The speaker of the House of Commons resigned over an MPs' expenses scandal which has plunged Britain into its worst political crisis for years and outraged voters.
Michael Martin became the first person to be forced out of the prestigious post since 1695 after losing moral authority among lawmakers, 23 of whom had signed a motion of no confidence in him.
Afterwards, Prime Minister Gordon Brown said it was vital for British politics to open itself up to more outside scrutiny.
"Westminster cannot operate like some gentlemen's club where members make up the rules and operate them among themselves," he told his monthly press conference, which was brought forward after the speaker's departure.
The leaders of the main parties later agreed on a series of interim changes to the allowances system, including severely limiting the items MPs could claim for on their second homes, pending an independent review.
Although there had been questions over his leadership for years, Martin's fate was sealed by his resistance to reform and a chaotic performance when faced with complaints against him on Monday.
In a 30-second statement on Tuesday, he said: "In order that unity can be maintained, I have decided that I will relinquish the office of speaker on Sunday June 21." A new speaker will be elected on June 22.
By-election in Labour seat
Martin, a former sheet metal worker and trade unionist, is also stepping down as a lawmaker in his home city of Glasgow, Scotland, his spokeswoman said.
That will leave Brown's struggling Labour government to fight a by-election in what was once a safe seat but could now be a magnet for anti-sleaze campaigners.

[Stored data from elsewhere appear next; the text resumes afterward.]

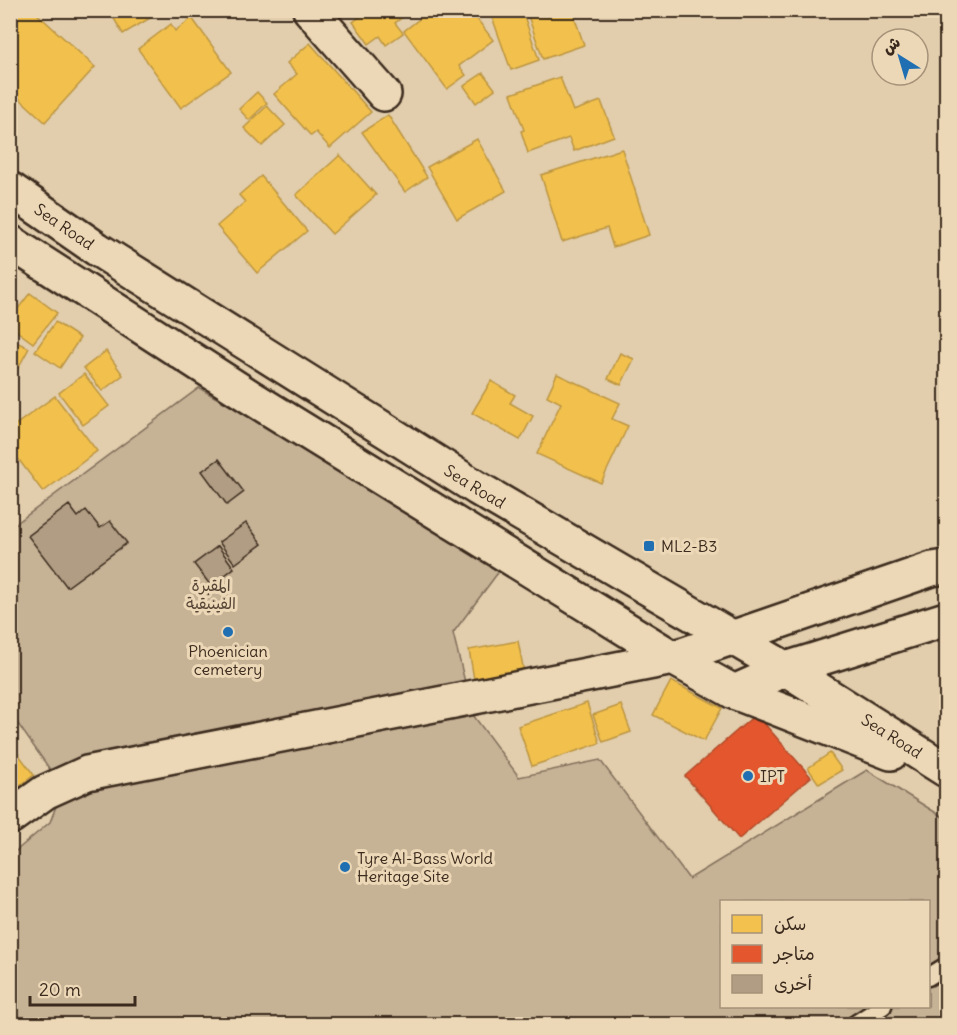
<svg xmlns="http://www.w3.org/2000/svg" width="957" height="1035" font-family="Delius,'Playpen Sans Arabic',sans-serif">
	<rect width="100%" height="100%" fill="#e2cead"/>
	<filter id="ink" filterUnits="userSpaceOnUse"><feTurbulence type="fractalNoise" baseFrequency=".0167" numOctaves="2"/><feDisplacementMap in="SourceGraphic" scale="12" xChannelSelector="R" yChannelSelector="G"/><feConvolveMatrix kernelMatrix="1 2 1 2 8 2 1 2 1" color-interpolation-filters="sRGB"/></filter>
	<g filter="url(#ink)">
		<path fill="#c6b295" stroke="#806e5a" stroke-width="1.5" fill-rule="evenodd" d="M199 388 506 562 453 633 473 715 519 777 600 760 689 879 867 770 946 819V1024H11V855L50 822 63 788 11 714 10 528ZM722 902H928V1006H722Z"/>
		<g fill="#f2c14e" stroke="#bb9440" stroke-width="1.5">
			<polygon points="10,10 33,10 95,67 45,122 10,90"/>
			<polygon points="109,10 155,10 157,14 123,34"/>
			<polygon points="369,10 412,10 395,23 403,33 386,45 380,36 369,44 353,22"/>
			<polygon points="431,10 483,10 485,14 477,19 493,40 459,66 466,75 447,89 404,31"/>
			<polygon points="511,10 522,10 539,60 511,70 492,17"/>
			<polygon points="526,10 572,10 584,45 543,59"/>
			<polygon points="192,18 231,72 181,108 138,49 171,24 175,31"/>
			<polygon points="310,43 371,112 330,148 316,132 311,136 274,94 297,74 287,63"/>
			<polygon points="483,73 495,89 476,103 464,86"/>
			<polygon points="560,77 573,111 601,101 614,136 574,151 569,138 528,153 521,131 524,130 511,94"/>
			<polygon points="257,92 267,103 249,120 239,109"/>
			<polygon points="267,106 285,125 262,146 244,128"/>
			<polygon points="388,115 427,177 405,192 362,132"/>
			<polygon points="477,139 506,191 457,219 427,167"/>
			<polygon points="622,149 649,235 613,247 607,228 562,242 541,175"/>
			<polygon points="340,155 376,195 332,234 296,195"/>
			<polygon points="261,176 307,231 257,273 217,226 245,202 239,195"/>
			<polygon points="30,293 57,313 33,343 10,326 10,319"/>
			<polygon points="55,322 80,338 60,368 35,351"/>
			<polygon points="10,339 29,348 12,379 10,378"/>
			<polygon points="106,351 123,375 102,391 84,368"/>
			<polygon points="620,353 634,359 621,385 608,379"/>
			<polygon points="84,374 109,406 83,425 59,393"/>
			<polygon points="557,374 620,403 612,419 628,426 601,483 537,454 561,403 547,396"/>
			<polygon points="491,381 515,395 510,403 533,416 520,440 472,413"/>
			<polygon points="55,396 97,451 43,492 10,448 10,429"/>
			<polygon points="518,641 525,677 475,685 469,650"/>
			<polygon points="671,681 722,708 704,741 653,715"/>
			<polygon points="587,703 600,743 532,766 518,726"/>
			<polygon points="621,705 631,732 603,742 593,715"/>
			<polygon points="10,743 34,775 10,793"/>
			<polygon points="830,753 842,770 819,784 808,768"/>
		</g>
		<polygon fill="#e4572e" stroke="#b14a29" stroke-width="1.5" points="756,714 811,777 739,839 685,776"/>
		<g fill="#b19d83" stroke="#3b2a1e" stroke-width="1.5">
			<polygon points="219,459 244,492 227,505 202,471"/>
			<polygon points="69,505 78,517 86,510 100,528 110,521 127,543 67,587 28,536"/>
			<polygon points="246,523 262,544 235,564 219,542"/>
			<polygon points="218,546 234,568 211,586 194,564"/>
		</g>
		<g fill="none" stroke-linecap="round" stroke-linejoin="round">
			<defs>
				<g id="service">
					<polyline points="928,977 946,966"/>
					<polyline points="855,1024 883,1006"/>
				</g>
				<g id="minor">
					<polyline points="310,10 384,94"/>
					<polyline points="10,817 45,792 87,773 673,658"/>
				</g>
				<g id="primary">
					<polyline points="673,658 932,569 946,567"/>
					<polyline points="734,692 786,669 946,619"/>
				</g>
				<g id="trunk">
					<path id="s1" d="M10 189 97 249 477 488 786 669 946 770"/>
					<polyline points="10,242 252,398 673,658 734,692 891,753"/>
				</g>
			</defs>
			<use href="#service" stroke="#3b2a1e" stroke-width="21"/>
			<use href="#minor" stroke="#3b2a1e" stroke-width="38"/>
			<use href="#primary" stroke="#3b2a1e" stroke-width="38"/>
			<use href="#trunk" stroke="#3b2a1e" stroke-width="38"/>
			<use href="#service" stroke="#ecd8b6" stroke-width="16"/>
			<use href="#minor" stroke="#ecd8b6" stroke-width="33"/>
			<use href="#primary" stroke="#ecd8b6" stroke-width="33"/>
			<use href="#trunk" stroke="#ecd8b6" stroke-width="33"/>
		</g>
	</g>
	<g fill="#1f6fb2" stroke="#ecd8b6" stroke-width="2">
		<rect x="643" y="540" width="12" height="12" rx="3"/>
		<circle cx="228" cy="632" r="6"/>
		<circle cx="748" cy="776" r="6"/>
		<circle cx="345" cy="867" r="6"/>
	</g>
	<g text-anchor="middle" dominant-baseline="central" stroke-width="6" stroke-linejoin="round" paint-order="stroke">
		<g font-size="16" fill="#3b2a1e" stroke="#ecd8b6">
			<text stroke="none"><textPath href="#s1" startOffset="66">Sea Road</textPath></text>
			<text stroke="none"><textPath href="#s1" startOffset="552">Sea Road</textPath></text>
			<text stroke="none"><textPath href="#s1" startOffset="1038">Sea Road</textPath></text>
		</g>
		<g font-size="16" fill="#3b2a1e" stroke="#ecd8b6" text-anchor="start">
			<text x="661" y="546">ML2-B3</text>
			<text x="228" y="651" text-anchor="middle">Phoenician<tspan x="228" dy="18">cemetery</tspan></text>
			<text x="760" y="776">IPT</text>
			<text x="357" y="858">Tyre Al-Bass World<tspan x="357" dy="18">Heritage Site</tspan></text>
		</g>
		<g font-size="16" fill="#574536" stroke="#ecd8b6">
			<text x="211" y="585">المقبرة<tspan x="211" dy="18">الفينيقية</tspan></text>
		</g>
	</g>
	<rect width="957" height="1035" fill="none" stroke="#ecd8b6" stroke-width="36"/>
	<rect x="18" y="18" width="921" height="999" fill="none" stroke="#3b2a1e" stroke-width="2" filter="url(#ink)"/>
	<rect x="720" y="900" width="210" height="108" fill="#ecd8b6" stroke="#a59279" stroke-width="1.5"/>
	<rect x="732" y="915" width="30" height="18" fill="#f2c14e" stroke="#a59279" stroke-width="1.5"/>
	<text x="774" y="930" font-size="18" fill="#3b2a1e">سكن</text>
	<rect x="732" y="945" width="30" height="18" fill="#e4572e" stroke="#a59279" stroke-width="1.5"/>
	<text x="774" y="960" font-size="18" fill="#3b2a1e">متاجر</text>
	<rect x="732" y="975" width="30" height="18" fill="#b19d83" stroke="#a59279" stroke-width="1.5"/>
	<text x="774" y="990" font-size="18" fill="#3b2a1e">أخرى</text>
	<g transform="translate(900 57) rotate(323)"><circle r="28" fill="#ecd8b6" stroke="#a59279" stroke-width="1.5"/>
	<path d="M0-4.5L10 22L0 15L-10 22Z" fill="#1f6fb2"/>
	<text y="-9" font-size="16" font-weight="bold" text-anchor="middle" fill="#3b2a1e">ش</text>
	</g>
	<path d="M30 996v9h105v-9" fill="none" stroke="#3b2a1e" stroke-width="3"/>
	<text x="39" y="996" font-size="18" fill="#3b2a1e" stroke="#ecd8b6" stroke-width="4.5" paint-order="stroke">20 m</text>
</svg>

Revelations about lawmakers' lavish expense claims have dominated the headlines for nearly two weeks, prompting public fury as Britain struggles with its worst recession since World War II.

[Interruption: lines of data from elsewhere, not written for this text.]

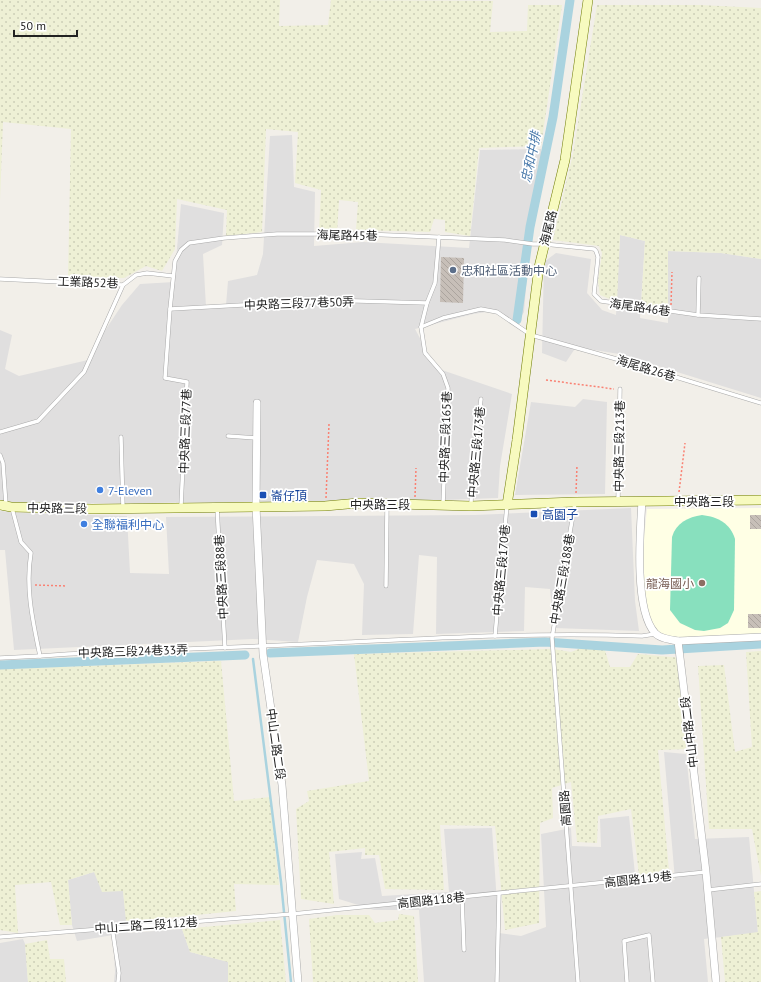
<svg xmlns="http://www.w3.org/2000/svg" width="761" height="982" font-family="'PT Sans','Noto Sans TC',sans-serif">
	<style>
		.residential { fill: #e0dfdf }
		.education { fill: #ffffe5 }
		.farmland { fill: url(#farmland-dots) }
		.pitch { fill: #88e0be }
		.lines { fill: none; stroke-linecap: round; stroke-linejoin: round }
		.stream { stroke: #aad3df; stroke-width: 2.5 }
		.canal { stroke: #aad3df; stroke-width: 9 }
		.building { fill: url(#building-back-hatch) }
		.lane-casing { stroke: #a9a9a9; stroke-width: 4.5 }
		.street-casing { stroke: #a9a9a9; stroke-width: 8 }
		.secondary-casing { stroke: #707d05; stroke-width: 10 }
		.path { stroke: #fa8072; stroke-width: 1.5; stroke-dasharray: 2 2; stroke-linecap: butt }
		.lane { stroke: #fff; stroke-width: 3.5 }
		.street { stroke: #fff; stroke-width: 7 }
		.secondary { stroke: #f7fabf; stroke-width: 9 }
		.service-dot { fill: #5c6f8a; stroke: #fff; stroke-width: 1.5 }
		.shop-dot { fill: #3f7fe0; stroke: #fff; stroke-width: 1.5 }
		.transit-dot { fill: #1a4fb4; stroke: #fff; stroke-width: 1.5 }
		.education-dot { fill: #8d6e63; stroke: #fff; stroke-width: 1.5 }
		.labels { text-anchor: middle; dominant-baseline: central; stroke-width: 3.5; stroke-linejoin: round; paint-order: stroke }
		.street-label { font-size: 12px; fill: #222; stroke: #fff }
		.service-label { font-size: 12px; fill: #4e5e75; stroke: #fff; text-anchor: start }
		.shop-label { font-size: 12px; fill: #366cbe; stroke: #fff; text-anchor: start }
		.transit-label { font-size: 12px; fill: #164399; stroke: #fff; text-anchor: start }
		.education-label { font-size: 12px; fill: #785e54; stroke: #fff; text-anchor: end }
		.water-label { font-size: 13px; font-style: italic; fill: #4a7aab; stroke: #fff }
	</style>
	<defs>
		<pattern id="farmland-dots" width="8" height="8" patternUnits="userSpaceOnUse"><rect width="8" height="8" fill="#eef0d5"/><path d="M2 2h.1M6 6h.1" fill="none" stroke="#ccceb7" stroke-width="1.8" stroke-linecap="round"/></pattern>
		<pattern id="building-back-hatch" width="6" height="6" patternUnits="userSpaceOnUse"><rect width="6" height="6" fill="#c7bfb8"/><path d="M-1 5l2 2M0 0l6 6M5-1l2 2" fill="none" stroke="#aba49e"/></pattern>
	</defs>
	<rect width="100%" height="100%" fill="#f2efe9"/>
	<g class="residential">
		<path d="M 292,135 L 294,187 L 315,192 L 314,246 L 363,242 L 469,248 L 480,150 L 541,149 L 542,186 L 529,251 L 524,312 L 517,324 L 493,311 L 473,314 L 415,329 L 436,368 L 512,394 L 500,466 L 498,498 L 335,504 L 263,502 L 21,504 L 0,501 L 0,330 L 12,335 L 5,369 L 19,376 L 88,360 L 100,338 L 122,305 L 140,284 L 174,282 L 181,204 L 224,213 L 222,245 L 203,254 L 206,307 L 226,305 L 228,281 L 257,275 L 263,254 L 270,136 Z"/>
		<path d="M 620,235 L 645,241 L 640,318 L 668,323 L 668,251 L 721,253 L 761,259 L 761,398 L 619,354 L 576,347 L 566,362 L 542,353 L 544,262 L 556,253 L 591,259 L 587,293 L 602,310 L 616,315 Z"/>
		<path d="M 583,399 L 607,402 L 605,494 L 515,495 L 531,402 L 575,407 Z"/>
		<path d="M 631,508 L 635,601 L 639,631 L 554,628 L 550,589 L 525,587 L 524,631 L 436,634 L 437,557 L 419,555 L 413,634 L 362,635 L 364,584 L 354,564 L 317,560 L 307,597 L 298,642 L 253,639 L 14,650 L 5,550 L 0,550 L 0,511 L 21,513 L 127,516 L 130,573 L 169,574 L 166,517 L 475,515 Z"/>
		<path d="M 664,752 L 686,754 L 695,839 L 749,837 L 758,933 L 704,939 L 708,982 L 424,982 L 419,910 L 374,910 L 339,899 L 335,854 L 362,852 L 361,859 L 375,858 L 382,896 L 449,892 L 444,829 L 492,828 L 499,933 L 521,936 L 546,927 L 541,834 L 571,828 L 572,846 L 601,847 L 600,819 L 629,816 L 636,884 L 675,880 Z"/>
		<path d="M 94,872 L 123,891 L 128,933 L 182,929 L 190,952 L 229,962 L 228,982 L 114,982 L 115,972 L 113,935 L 77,941 L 72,925 L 68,880 Z"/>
		<path d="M 23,939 L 25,944 L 28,982 L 0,982 L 0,943 Z"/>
	</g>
	<path class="education" d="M 761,508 L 761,634 L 683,637 L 667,636 L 655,631 L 650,621 L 645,594 L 643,572 L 643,549 L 647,509 Z"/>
	<g class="farmland">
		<path d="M 0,0 L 280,0 L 279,26 L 328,25 L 331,0 L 493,1 L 490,32 L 527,31 L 528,5 L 562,5 L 541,146 L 479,148 L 470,236 L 445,232 L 445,220 L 434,219 L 430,232 L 356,230 L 358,202 L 339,200 L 337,233 L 319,231 L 321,190 L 295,183 L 298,132 L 266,129 L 262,232 L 226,236 L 227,210 L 177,199 L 175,249 L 162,271 L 146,266 L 124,278 L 68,278 L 71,129 L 3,122 L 0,201 Z"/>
		<path d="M 597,5 L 700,5 L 761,8 L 761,259 L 721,253 L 668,251 L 668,309 L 641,306 L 645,241 L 620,235 L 617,302 L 600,295 L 598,281 L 602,253 L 599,246 L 553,240 L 573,154 Z"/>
		<path d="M 584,647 L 604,647 L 610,667 L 630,667 L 638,654 L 682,658 L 688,749 L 658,750 L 669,871 L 639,875 L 631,809 L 598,816 L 597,843 L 577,842 L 571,782 L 552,788 L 553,818 L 540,823 L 539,923 L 505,930 L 495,826 L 440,825 L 444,890 L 385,889 L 379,855 L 365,855 L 365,848 L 329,852 L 334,904 L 301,899 L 296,809 L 309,801 L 307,791 L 369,781 L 354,654 L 553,649 L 571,652 Z"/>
		<path d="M 761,651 L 761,876 L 752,829 L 709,829 L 698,666 L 724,665 L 735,752 L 752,747 L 746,652 Z"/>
		<path d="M 221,661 L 234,801 L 270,797 L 279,885 L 234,884 L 236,911 L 126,922 L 123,891 L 102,892 L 94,872 L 68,880 L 72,925 L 60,925 L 51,882 L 15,885 L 18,933 L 0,930 L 0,669 Z"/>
		<path d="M 761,891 L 761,982 L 725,982 L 721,937 L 758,932 L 754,892 Z"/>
		<path d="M 399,914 L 414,916 L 418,982 L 313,982 L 309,919 L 337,915 L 369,915 L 375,923 L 398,920 Z"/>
		<path d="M 280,920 L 286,982 L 228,982 L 228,962 L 190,952 L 182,929 Z"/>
		<path d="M 47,940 L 50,959 L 64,959 L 66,982 L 28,982 L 25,944 Z"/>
	</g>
	<path class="pitch" d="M 702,515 C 718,517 730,523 735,539 L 734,610 L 728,623 L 720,628 L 704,631 L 695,630 L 680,623 L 670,610 L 672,537 C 676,523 688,517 702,515 Z"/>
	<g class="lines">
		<path class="stream" d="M 253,659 L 281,882 L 291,982"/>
		<g class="canal">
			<path d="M 517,320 L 530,227 L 553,117 L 570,0"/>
			<path d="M 270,653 L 545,642 L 662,650 L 761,644"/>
			<path d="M 0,665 L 245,655"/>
		</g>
	</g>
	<g class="building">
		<path d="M 441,257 L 464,258 L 463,303 L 440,302 Z"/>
		<rect x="750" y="515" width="11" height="14"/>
		<rect x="748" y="614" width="13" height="14"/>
	</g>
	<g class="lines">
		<g class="lane-casing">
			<g id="lane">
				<path d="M 439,237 L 435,283 L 427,303 L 421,327 L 425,353 L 443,374 L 448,388 L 443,504"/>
				<path d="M 0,279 L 123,285 L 136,275 L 147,273 L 173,276"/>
				<path d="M 170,309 L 261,304 L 297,304 L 325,300 L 427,303"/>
				<path d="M 698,315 L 699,278"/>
				<path d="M 421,327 L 443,318 L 481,309 L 497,312 L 531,335 L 620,360 L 761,403"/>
				<path d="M 0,432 L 38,421 L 84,372 L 123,285"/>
				<path d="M 228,436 L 256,438"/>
				<path d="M 121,437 L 123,508"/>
				<path d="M 0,455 L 3,463 L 6,505"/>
				<path d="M 618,501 L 620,389"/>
				<path d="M 575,503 L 552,638 L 578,982"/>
				<path d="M 471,505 L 472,471 L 481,399"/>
				<path d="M 181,506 L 187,382 L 165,378 L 170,309 L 175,261 L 181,250 L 189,243 L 224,238 L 277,234 L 364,234 L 505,240 L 533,244 L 544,244 L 594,249 L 596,251 L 598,257 L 594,294 L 601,301 L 698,315 L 761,319"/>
				<path d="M 12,508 L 21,542 L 31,553 C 25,588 33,622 40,656"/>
				<path d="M 217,508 L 225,648"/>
				<path d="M 386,586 L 387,505"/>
				<path d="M 495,636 L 507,505"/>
				<path d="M 0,658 L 40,656 L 68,654 C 156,650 243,647 331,643 C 435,638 538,632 642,636 L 655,634"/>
				<path d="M 708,890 L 761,884"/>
				<path d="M 462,897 L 464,950"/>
				<path d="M 112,927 L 119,973 L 118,982"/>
				<path d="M 0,937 L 292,914 L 706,872"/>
				<path d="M 497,982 L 499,894"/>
				<path d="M 627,982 L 624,941 L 649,935 L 653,982"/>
			</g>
		</g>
		<g class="street-casing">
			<g id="street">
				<path d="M 257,403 L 256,506 L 263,654 L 282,785 L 298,982"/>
				<path d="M 642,501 C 640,532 634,610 655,633 C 659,638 671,640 678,641 L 706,872 L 716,982"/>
				<path d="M 678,641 L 761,637"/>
			</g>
		</g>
		<g class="secondary-casing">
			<g id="secondary">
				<path d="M 0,505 L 11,507 L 92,509 L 325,506 L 359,503 L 471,506 L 575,502 L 761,500"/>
				<path d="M 507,505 L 517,440 L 539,267 L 565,160 L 588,0"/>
			</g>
		</g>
		<g class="path">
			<path d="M 671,305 L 672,272"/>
			<path d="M 546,380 L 614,389"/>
			<path d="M 679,492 L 685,443"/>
			<path d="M 576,493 L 577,465"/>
			<path d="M 415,497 L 416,468"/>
			<path d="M 326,498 L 329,424"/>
			<path d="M 35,585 L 67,586"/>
		</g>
		<use href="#lane" class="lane"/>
		<use href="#street" class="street"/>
		<use href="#secondary" class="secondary"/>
	</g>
	<circle class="service-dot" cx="453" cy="270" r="4"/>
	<g class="shop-dot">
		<circle cx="100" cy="490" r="4"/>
		<circle cx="84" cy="524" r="4"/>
	</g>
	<g class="transit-dot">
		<rect x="259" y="491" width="8" height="8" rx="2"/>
		<rect x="530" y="510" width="8" height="8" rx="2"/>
	</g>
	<circle class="education-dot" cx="702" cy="583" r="4"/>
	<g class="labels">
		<g class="street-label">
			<text transform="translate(548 228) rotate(-76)">海尾路</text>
			<text transform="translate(347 235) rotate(1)">海尾路45巷</text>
			<text transform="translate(88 282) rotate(2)">工業路52巷</text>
			<text transform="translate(299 303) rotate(-2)">中央路三段77巷50弄</text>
			<text transform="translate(640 307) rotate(8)">海尾路46巷</text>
			<text transform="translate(646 368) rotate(17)">海尾路26巷</text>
			<text transform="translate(185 431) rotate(-88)">中央路三段77巷</text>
			<text transform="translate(445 437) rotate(-88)">中央路三段165巷</text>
			<text transform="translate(619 446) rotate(-89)">中央路三段213巷</text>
			<text transform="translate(476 452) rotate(-85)">中央路三段173巷</text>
			<text x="704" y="501">中央路三段</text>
			<text x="380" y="504">中央路三段</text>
			<text transform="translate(57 508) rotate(1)">中央路三段</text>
			<text transform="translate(501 570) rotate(-85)">中央路三段170巷</text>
			<text transform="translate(221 577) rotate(-93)">中央路三段88巷</text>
			<text transform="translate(562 579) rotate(-80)">中央路三段188巷</text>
			<text transform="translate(133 651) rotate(-2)">中央路三段24巷33弄</text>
			<text transform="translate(689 732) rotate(-97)">中山中路二段</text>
			<text transform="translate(276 744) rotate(82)">中山二路二段</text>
			<text transform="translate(565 808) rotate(-94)">高園路</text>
			<text transform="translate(638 879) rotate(-6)">高園路119巷</text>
			<text transform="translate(431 900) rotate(-6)">高園路118巷</text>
			<text transform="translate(146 925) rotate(-4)">中山二路二段112巷</text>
		</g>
		<g class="service-label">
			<text x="461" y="270">忠和社區活動中心</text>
		</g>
		<g class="shop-label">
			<text x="108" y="490">7-Eleven</text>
			<text x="92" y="524">全聯福利中心</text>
		</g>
		<g class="transit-label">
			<text x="271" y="495">崙仔頂</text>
			<text x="542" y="514">高園子</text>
		</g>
		<g class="education-label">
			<text x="694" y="583">龍海國小</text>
		</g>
		<g class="water-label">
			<text transform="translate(531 157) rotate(-78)">忠和中排</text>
		</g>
	</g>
	<path d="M14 30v6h63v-6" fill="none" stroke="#222222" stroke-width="2"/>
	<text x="20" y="30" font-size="12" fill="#222222" stroke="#ffffff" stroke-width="3" paint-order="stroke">50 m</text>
</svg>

The Daily Telegraph newspaper has published leaked documents showing how MPs claimed from the public purse for everything from food and drink to maintenance work for a swimming pool, a tennis court and even a castle moat.
Both Labour and the main opposition Conservative party have pledged a crackdown.
After his press conference, Brown issued proposals for reforming the allowances system which included plans for a new, independent Parliamentary Standards Regulator.
He also said MPs would not be allowed to set their own pay and that their expense receipts from the last four years would be re-examined independently.
In addition, Brown said no lawmaker who had defied expenses rules would be allowed to stand for his Labour Party at the next general election.
House speaker 'lost authority'
In a separate statement, Martin revealed party leaders had agreed Tuesday on interim changes to the allowances system pending recommendations from the independent Committee on Standards in Public Life on more widespread reform.
MPs would no longer be able to claim for furniture, cleaning and household goods for their second homes, while claims for mortgage interest payments or rent would also be capped, the speaker told lawmakers.
News of Martin's departure was welcomed by MPs from across the political divide.
Stuart Bell, a Labour lawmaker and Martin ally, said: "A speaker of the House of Commons must have authority... Michael Martin clearly lost it yesterday."
Douglas Carswell, the Conservative lawmaker who led calls for Martin to quit, said the resignation "gives us a unique opportunity now to create a new House of Commons that is not a caste apart.
"We have to modernise the building and make it suitable for the age of YouTube."
Brown brushed off suggestions that the expenses crisis could trigger a general election. He must go to the country before the middle of next year.
"It's a problem that cannot be changed by a few people changing the name plates... of the constituency they represent," he said, when asked about a possible early poll.